BIOFIN Kyrgyzstan together with UNEP and PAGE is working on a finance solution to reform harmful agricultural subsidies in the small Central Asian nation. The initiative is backed by global targets to reform harmful subsidies and the BIOFIN assessments indicating great potential benefits for the country’s biodiversity and the national economy.
Often controversial, reforming subsidies particularly in the agricultural sector can create strong resistance among certain stakeholders. Out of a total of nine agricultural subsidies in Kyrgyzstan, BIOFIN identified six to be potentially harmful to Biodiversity and could be reformed.
The many barriers to subsidy reform, now well known, were considered and discussed at a recent side event during the Government of the Kyrgyz Republic Green Economic Week in Bishkek in mid-November.
One important barrier is the misperception among stakeholders and Government entities about the impact of a subsidy and the very human and understandable fear of change.
To overcome this barrier, advocates must inform stakeholders and the public of the objective and intended effects of reform. The target groups included line ministries of agriculture, finance, economy, water resources management and environment protection, development partners, academia and the business sector.
"Now it is obvious that subsidies provided from the public budget are not always effective if we look at the indicators of economic growth, poverty and environment," said Ulugbek Karymshakov, Deputy Minister of Finance at the side-event. “In 2019, more than 3 billion soms (US$43 million), or 2.3% of the budget was allocated to support the agricultural sector. However, these funds are not enough, it is important to use the funds envisaged efficiently supporting more environmentally-friendly land use,” he said.
Lira Zholdubaeva, BIOFIN National Coordinator in Kyrgyzstan said one of the objectives of instigating this reform was to achieve an understanding of the impacts of agricultural subsidies and to agree on a way forward among all stakeholders. “One of the core problems with subsidies is that they encourage the creation of lobbying and create vested interest groups,” she said.
“The group that benefits from the subsidy tends to be well organized and very vocal while the group of people that are negatively affected may not even know it is the subsidy that creates the negative impact,” she said.

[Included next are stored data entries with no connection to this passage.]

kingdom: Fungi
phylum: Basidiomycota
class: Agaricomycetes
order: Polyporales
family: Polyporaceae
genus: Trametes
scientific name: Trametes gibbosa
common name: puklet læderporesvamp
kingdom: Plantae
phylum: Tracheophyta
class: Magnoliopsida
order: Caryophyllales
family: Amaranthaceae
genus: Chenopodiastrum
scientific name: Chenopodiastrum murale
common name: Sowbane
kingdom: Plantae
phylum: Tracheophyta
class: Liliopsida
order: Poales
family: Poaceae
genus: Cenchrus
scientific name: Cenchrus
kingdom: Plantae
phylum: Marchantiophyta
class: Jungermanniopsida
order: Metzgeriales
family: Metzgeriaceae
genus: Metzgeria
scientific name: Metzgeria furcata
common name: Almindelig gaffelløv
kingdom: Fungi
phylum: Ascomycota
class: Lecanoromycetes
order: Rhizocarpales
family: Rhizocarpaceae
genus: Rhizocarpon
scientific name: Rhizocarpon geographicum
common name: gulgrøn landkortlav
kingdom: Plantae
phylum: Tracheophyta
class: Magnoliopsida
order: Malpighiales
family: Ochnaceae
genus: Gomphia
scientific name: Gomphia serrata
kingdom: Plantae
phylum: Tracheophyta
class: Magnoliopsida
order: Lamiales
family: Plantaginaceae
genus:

An example of a harmful subsidy in Kyrgyzstan is the exemption of VAT import taxes for fertilizers and pesticides. Farmers overuse synthetic pesticides and fertilizers more than they need because they are very cheap which leads to a lack of positive incentives for organic and sustainable farming practices.
Despite the government promoting the principles of sustainable agriculture and organic farming as a national priority, imports of fertilizers and pesticides in 2018 amounted to 3.2 billion soms (US$ 47 million).
With a custom VAT rate of 12%, it is obvious that the loss of revenues from taxes is approximately about 385.9 million soms (US$ 5.6 million). It should also be noted that the share of fertilizers of animal or vegetable origin is 0.003% of the total number of supplied mineral fertilizers.
A central purpose of the event was to inform people of a potential reform and to allow them to start building coalitions. Obtaining strong political intergovernmental will is key for a reform to gain traction, starting with an understanding that a subsidy is harmful.
“We are very pleased with the interest and attention of stakeholders in this sensitive area,” said Lira Zholdubaeva. “Despite all the well-known barriers to reforming subsidies after four hours of presentations and round table discussion a consensus was reached that agricultural subsidies need to be reformed, which is a very important first step,” she said.
The next steps include forming an intergovernmental expert group to decide and agree on the way forward in implementing reforms. This will create important alliances between economic and environmental interests and is hoped to overcome barriers envisaged to arise when reforms are implemented.
UNDP BIOFIN together with PAGE and the support of UNEP is now stepping up implementation and will help to build a robust evidence base to support the Government of Kyrgyzstan in implementing this important finance solution.
One participant enthusiastically stated during the meeting, “let’s make Kyrgyzstan become the leader in greening agricultural subsidies – if not in the world at least in Central Asia. The world needs leaders in this area!”